The powers reserved to the several States will extend to all the objects which, in the ordinary course of affairs, concern the lives, liberties, and properties of the people, and the internal order, improvement, and prosperity of the State.
And the above words were given force and effect when the Ninth and Tenth Amendments to our Constitution were adopted!
And so, the only question which our Supreme Court ought to expound upon is, when have the American People debated granting power to Congress to enter their States and tax for, spend on and regulate their health care needs and choices, and then, as required under Article V of our Constitution, have given their consent to such power by a three fourths approval of the Legislatures of the several States, or by Conventions in three fourths thereof?
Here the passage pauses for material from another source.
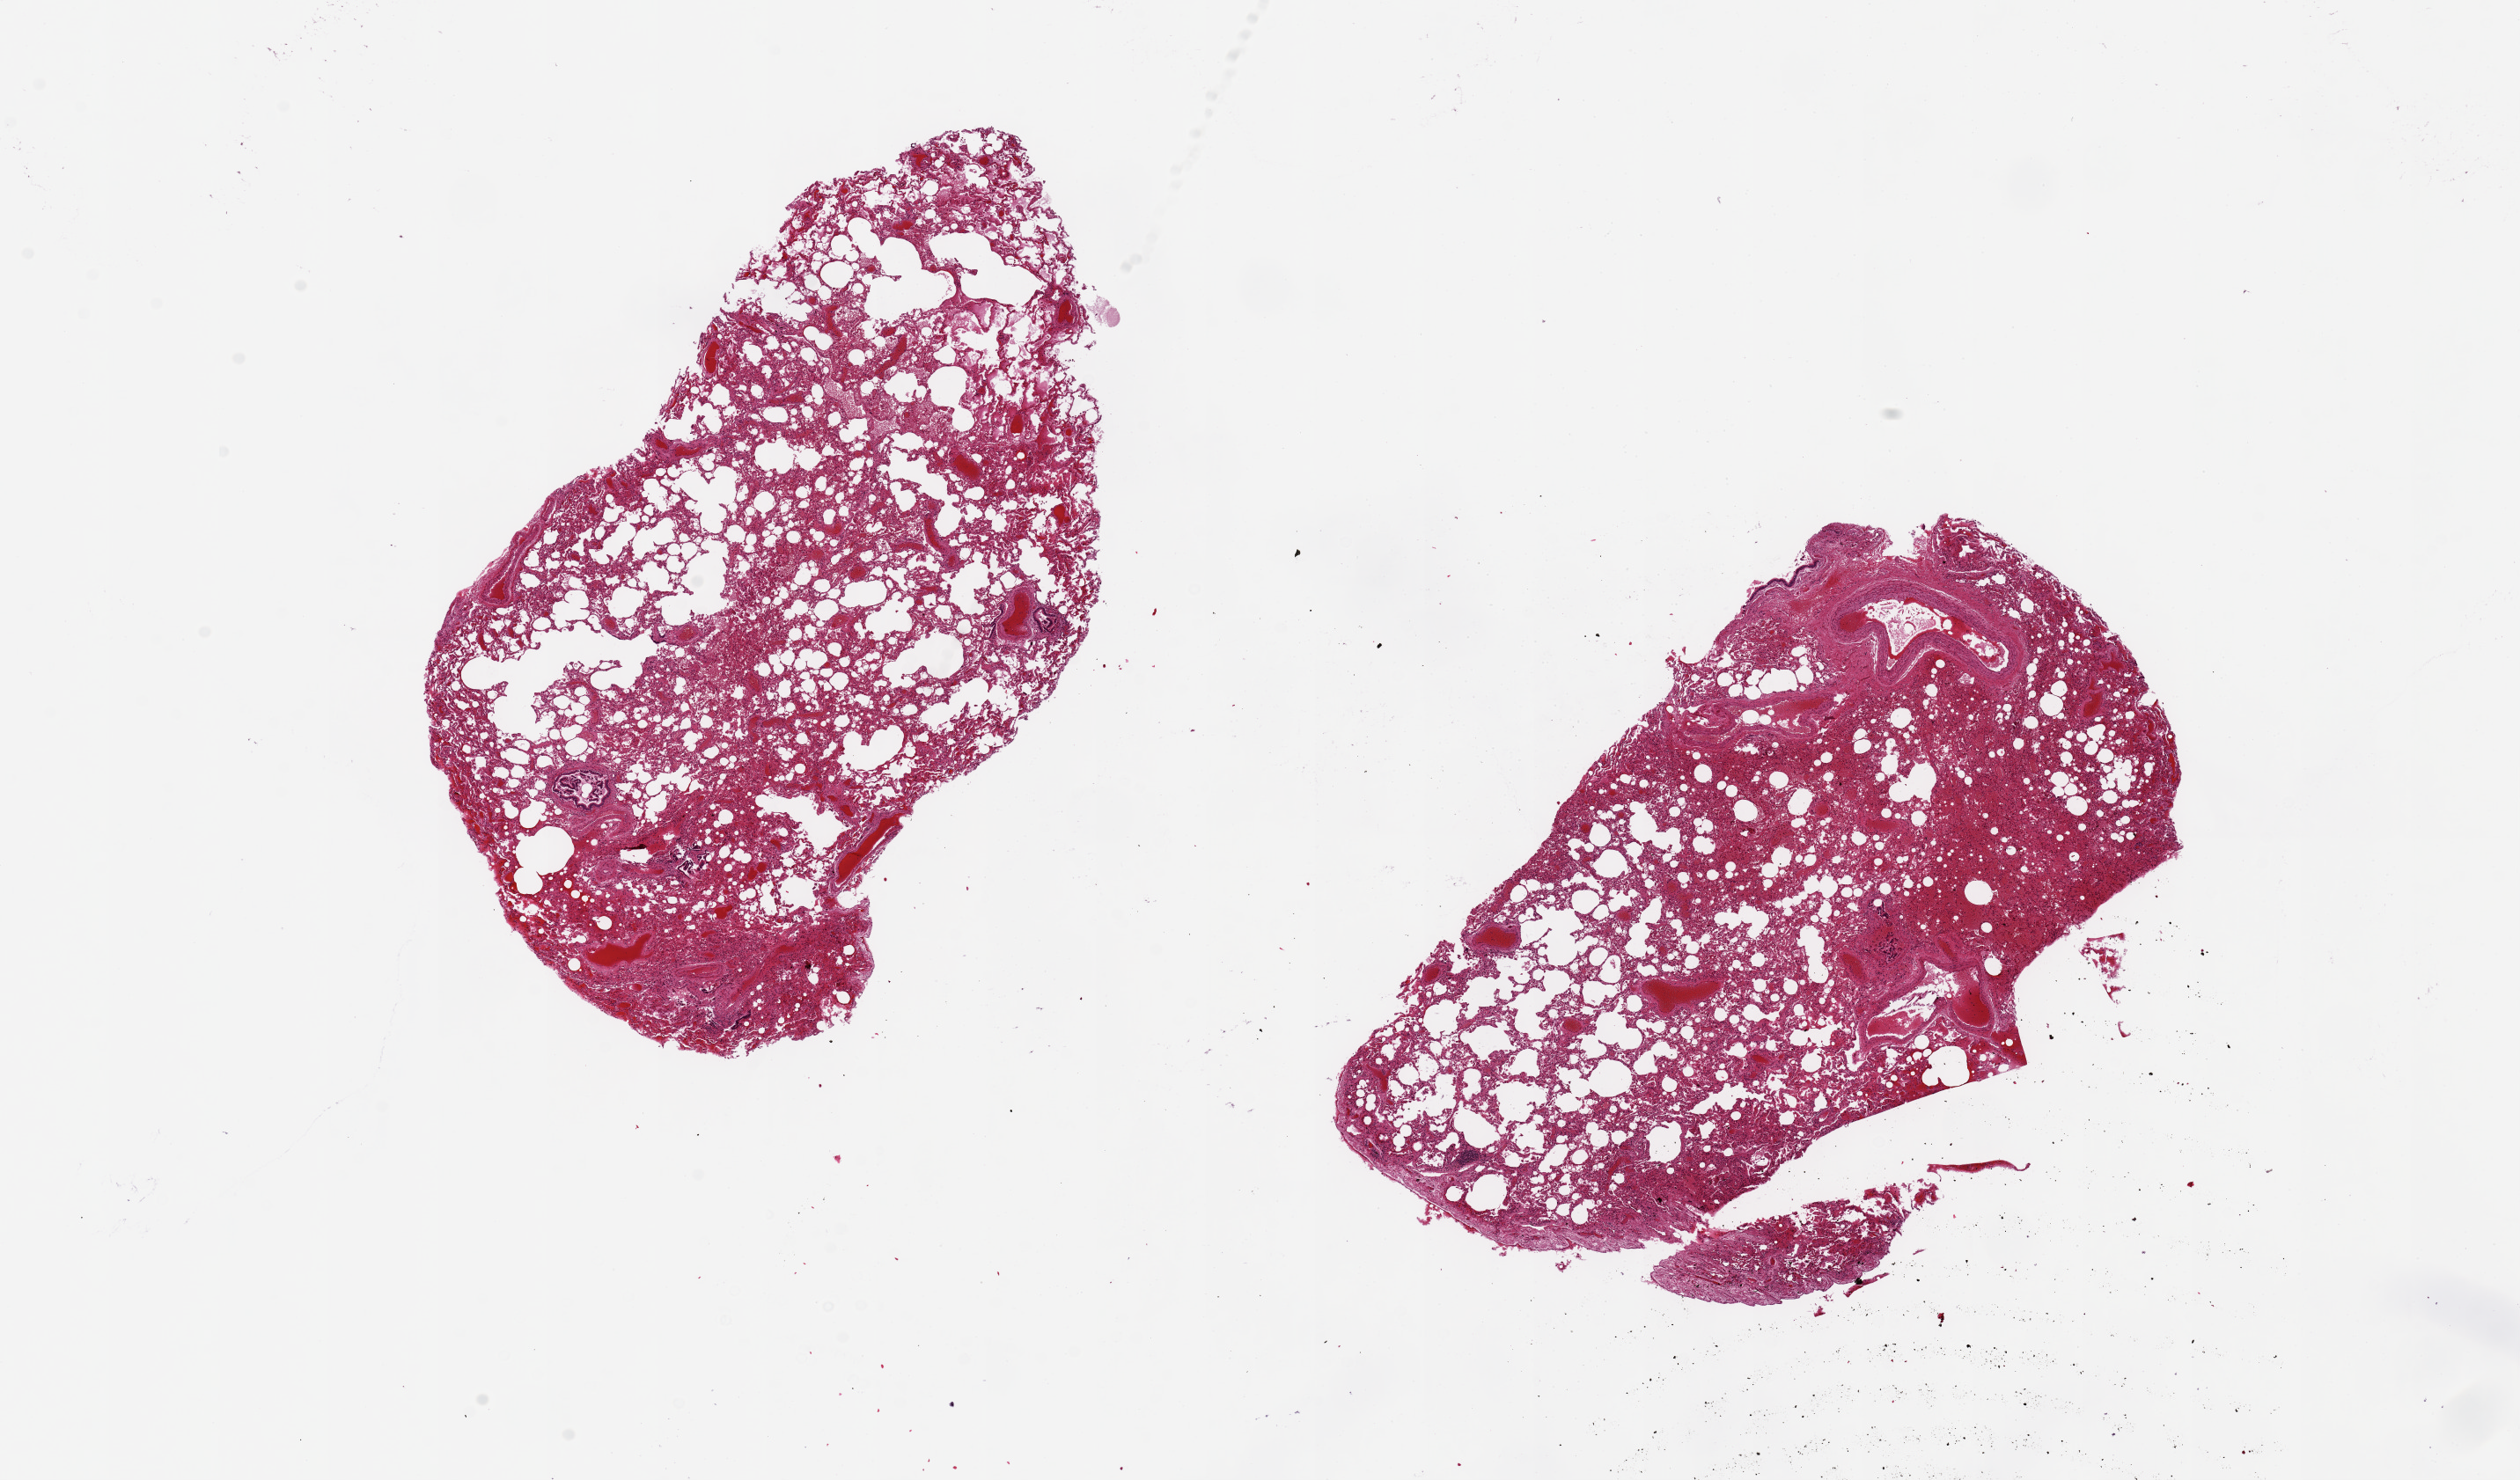
Haematoxylin and eosin whole-slide image, shown as a low-resolution overview of the whole scanned area (about 22.6 x 13.3 mm, slide scanned at 20x). PAXgene-fixed, paraffin-embedded tissue. Sampled site (target tissue): lung. Tissue donor sample. Donor sex: male.
Pathologist's review note for this sample: 2 pieces ~7x4mm. Apparent emphysematous changes but extremly autolyzed.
As a matter of fact, the irony of this very case is, a majority of the States have officially rejected such power being granted to the federal government by filing suite against Obamacare, and, a majority of the American people likewise reject the adoption and enforcement of “Obamacare”.
The only remaining question is whether or not our Supreme Court will address the fundamental issue which is, the American People have never debated and then delegated a power to Congress to enter their States and regulate their health care needs and choices. And, without such power being granted, the enforcement of Obamacare would be an act of legislative tyranny!
Obamacare by consent of the governed (Article 5) our amendment process. Tyranny by a majority vote in Congress or a Supreme Court's majority vote!